There are a lot of open questions about this. I was in a continual learning workshop a few years ago and some people like me were saying, “We’ve got to stop using a data set called MNIST, it’s too simple.” And then someone said, “OK, well, let’s do incremental learning of [the strategy-based video game] StarCraft.” And I’m doing that too now for various reasons, but I don’t think that really gets at it either. Life is a much richer thing than learning to play StarCraft.
How has your lab tried to design algorithms that can keep learning over time?
With my former student Tyler Hayes, I pioneered a continual learning task for analogical reasoning. We thought that would be a good area to study the idea of transfer learning, where you acquire skills and now need to use more complex skills to solve more complex problems. Specifically, we measured backward transfer — how well does learning something in the past help you in the future, and vice versa. And we found good evidence for transfer, much more significant than for a simple task like object recognition.
Your lab also focuses on training algorithms to learn continuously from one example at a time, or from very small sets of examples. How does that help?
A lot of continual learning setups still use very large batches of examples. So they will essentially say to the algorithm, “Here’s 100,000 things; learn them. Here’s the next 100,000 things; learn them.” That doesn’t really match what I would say is the real-world application, which is, “Here’s one new thing; learn it. Here’s another new thing; learn it.”
If we want AI to learn more like us, should we also aim to replicate how humans learn different things at different ages, always refining our knowledge?
I think that’s a very fruitful avenue for making progress in this field. People tell me that I’m just obsessed with development now that I have a child, but I can see that my daughter is capable of one-shot learning, where she sees me do something once and she can copy it immediately. And machine learning algorithms can’t do anything like that today.

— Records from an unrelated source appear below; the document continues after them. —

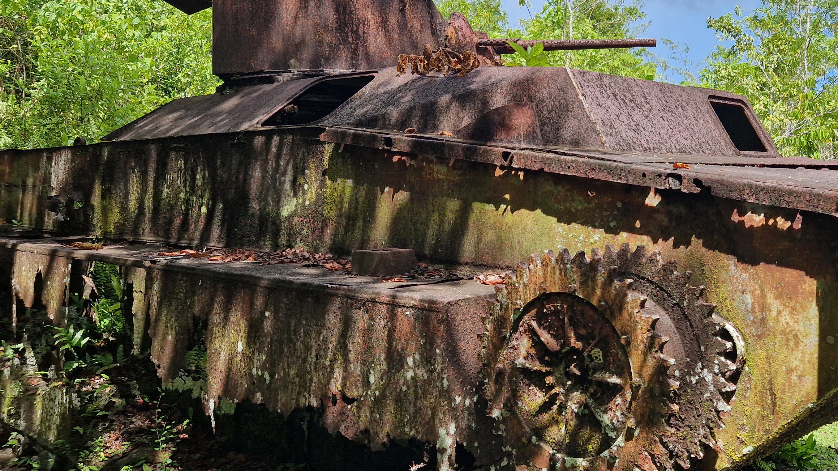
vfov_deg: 31.8
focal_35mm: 37
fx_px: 822
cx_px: 510
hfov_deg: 53.6
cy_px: 168
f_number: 1.8
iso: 50
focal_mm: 5.4
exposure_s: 1/740
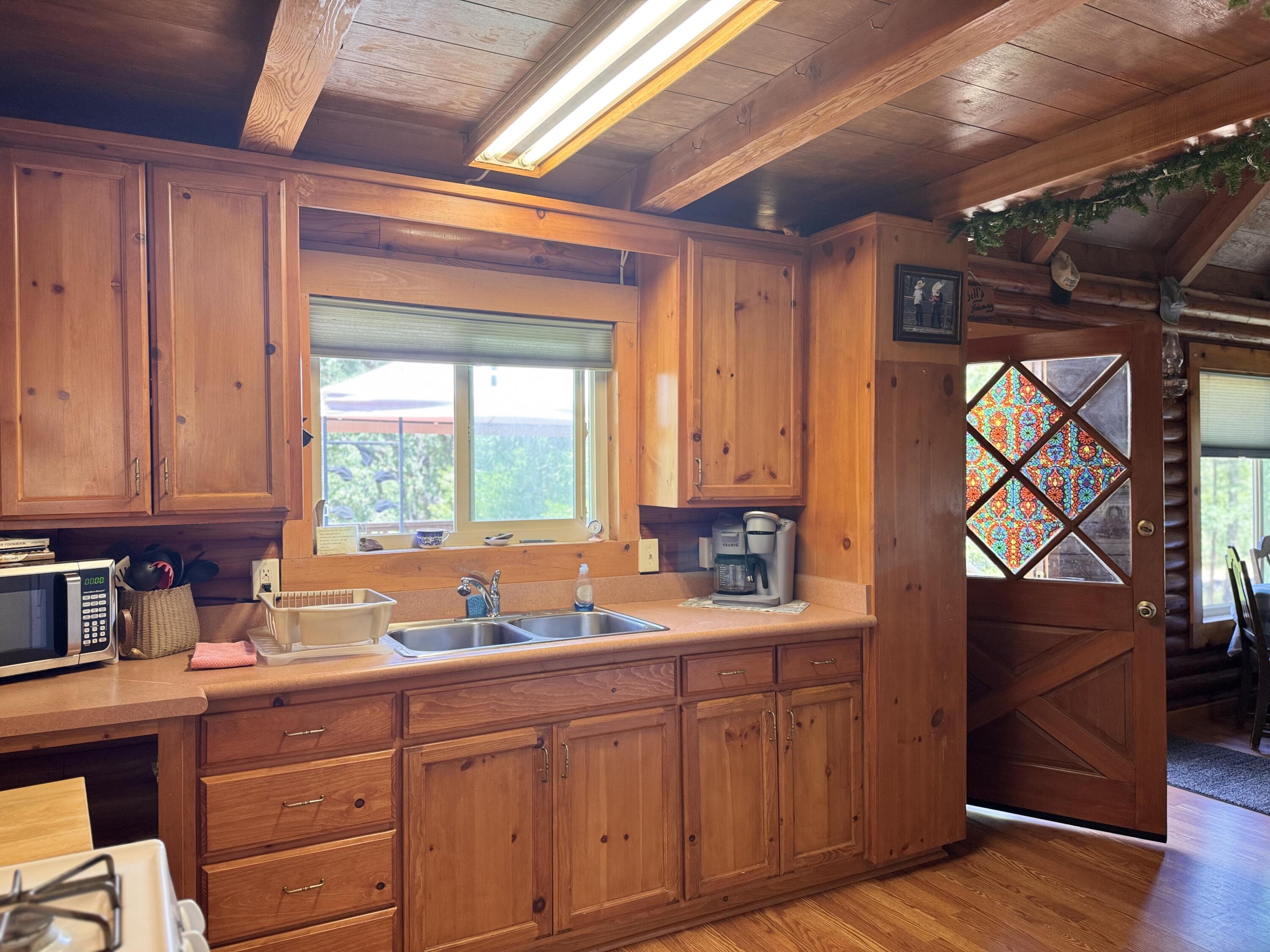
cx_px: 635
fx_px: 881
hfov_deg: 71.6
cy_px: 476
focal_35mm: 24
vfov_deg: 56.8
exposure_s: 1/60
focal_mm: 6.76
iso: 125
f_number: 1.78
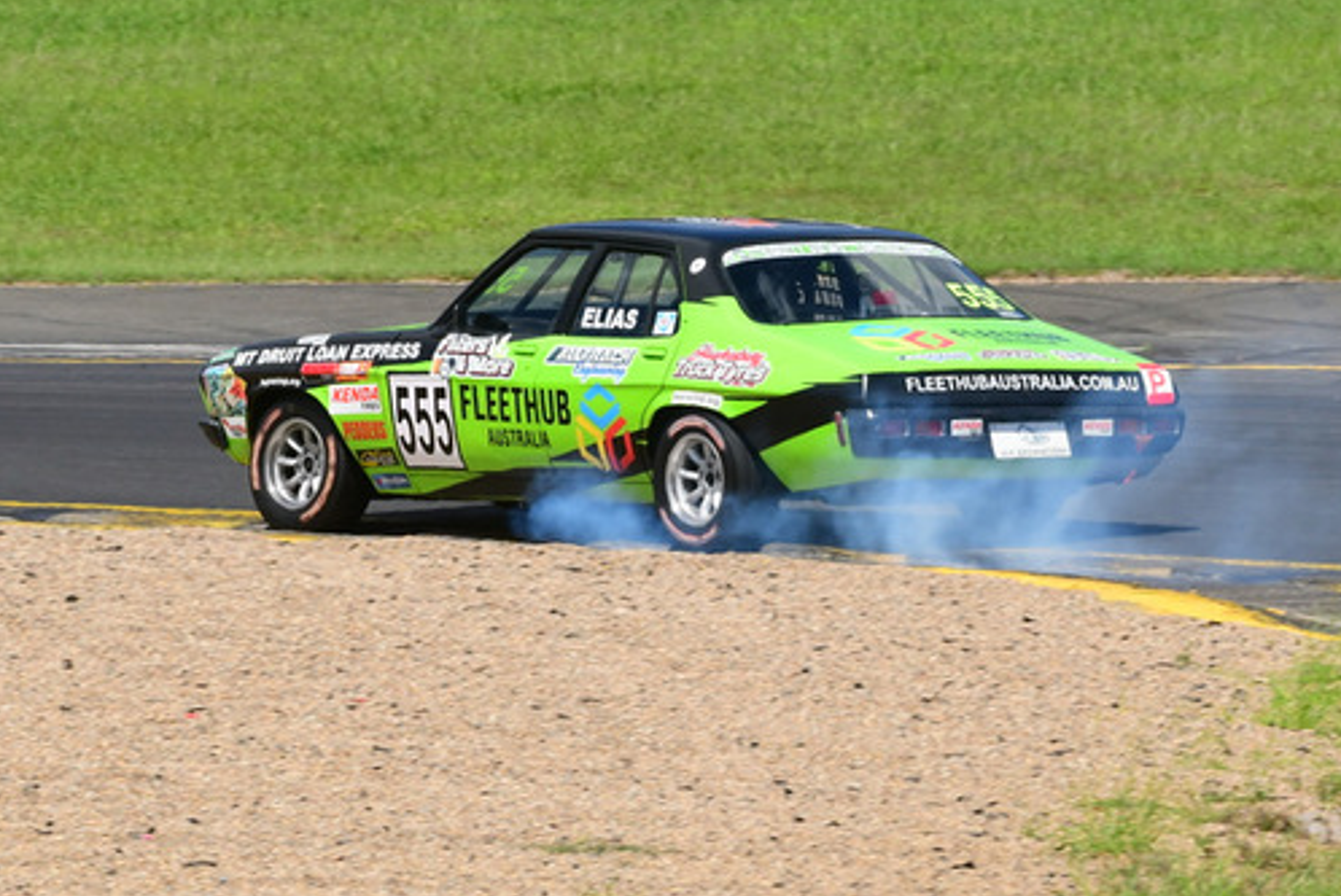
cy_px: 326
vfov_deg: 2.2
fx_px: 23338
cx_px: 727
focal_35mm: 626
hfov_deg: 3.3
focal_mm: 260
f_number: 13
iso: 400
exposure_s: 1/500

It really opened my eyes. There’s got to be a lot more going on in our heads than in our modern neural networks. That’s why I think the field needs to go toward this idea of learning over time, where algorithms become better learners by building upon past experience.
Do you think AI will ever really learn the same way humans do?
I think they will. Definitely. It’s a lot more promising today because there’s just so many people working in the field. But we still need more creativity. So much of the culture in the machine learning community is a follow-the-leader approach.
I think of us as just biochemical machines, and eventually we’ll figure out how to make our algorithms for the correct architectures that I think will have more of our capabilities than they have today. There’s no convincing argument for me that says it’s impossible.